Case Presentation: A previously healthy 32yo male presented to the hospital with bilateral lower extremity swelling and abdominal distention. Three months prior he had sought care for abdominal pain and fatigue. There was interval improvement for approximately one month without intervention, however, he subsequently developed night sweats, fatigue, and malaise for which he was treated for pericarditis with colchicine and steroids. After 3 days of receiving treatment for pericarditis, his edema and ascites worsened and he returned to the hospital. The exam was notable for ill-appearing male, temporal wasting, tense abdominal distention with a positive fluid wave and shifting dullness, pitting edema bilaterally, and axillary lymphadenopathy (LAN). Laboratory workup was remarkable for anemia, thrombocytopenia, acute kidney injury, and high inflammatory markers. A broad infectious and rheumatologic workup was unrevealing. A CT chest, abdomen, and pelvis demonstrated bilateral pleural effusions, axillary and retroperitoneal LAN with hepatosplenomegaly. An abdominal ultrasound showed large volume ascites with subsequent diagnostic paracentesis revealing exudative ascites, negative for infection. Tissue workup was pursued. Bone marrow biopsy exhibited increased reticulin staining consistent with fibrosis. Kidney biopsy showed renal-limited thrombotic microangiopathy without signs of peripheral hemolysis. Initial lymph node (LN) biopsy showed reactive lymphoid hyperplasia, without signs of malignancy. Therefore, a PET scan was obtained to guide the next LN biopsy; an excisional cervical LN biopsy showed a thickened mantle zone, consistent with onion-skinning, and atretic germinal centers with increased vascularization (“lollipop” follicles). HHV-8 testing was negative. Collectively, this was consistent with the idiopathic TAFRO (thrombocytopenia, anasarca, myelofibrosis, renal dysfunction, and organomegaly) variant of idiopathic (HHV-8 negative) multicentric Castleman’s disease (iMCD).

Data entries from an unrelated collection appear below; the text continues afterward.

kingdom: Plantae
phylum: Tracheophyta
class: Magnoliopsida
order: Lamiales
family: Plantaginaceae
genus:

Discussion: iMCD-TAFRO is a rare condition with a poorly understood etiology and pathogenesis. However, it is understood that there is significant cytokine dysregulation and IL-6 elevation is a necessary part of the iMCD symptomatology (1). Renal-limited TMAs have been reported in this disorder due to pro-thrombotic effects of IL-6 (2). This cytokine is involved in many functions within the immune system and is the main therapeutic target for the treatment of iMCD with monoclonal antibodies such as tocilizumab (IL-6 receptor inhibitor) or siltuximab (IL-6 inhibitor).In this case, despite having an initial tissue biopsy, a repeat biopsy was required for a unifying diagnosis, iMCD-TAFRO. The patient’s IL6 was elevated to 6.7 pg/mL (normal < 2). He was started on pulse-dose steroids and tocilizumab with subsequent improvement in his inflammatory markers, cytopenias, and creatinine.

Conclusions: iMCD-TAFRO should be considered in the differential for patients with peripheral lymphadenopathy, constitutional “B” symptoms, and elevated inflammatory markers especially once ruling out common mimics such as Hodgkin lymphoma, rheumatoid arthritis, and other rheumatological connective tissue disorders.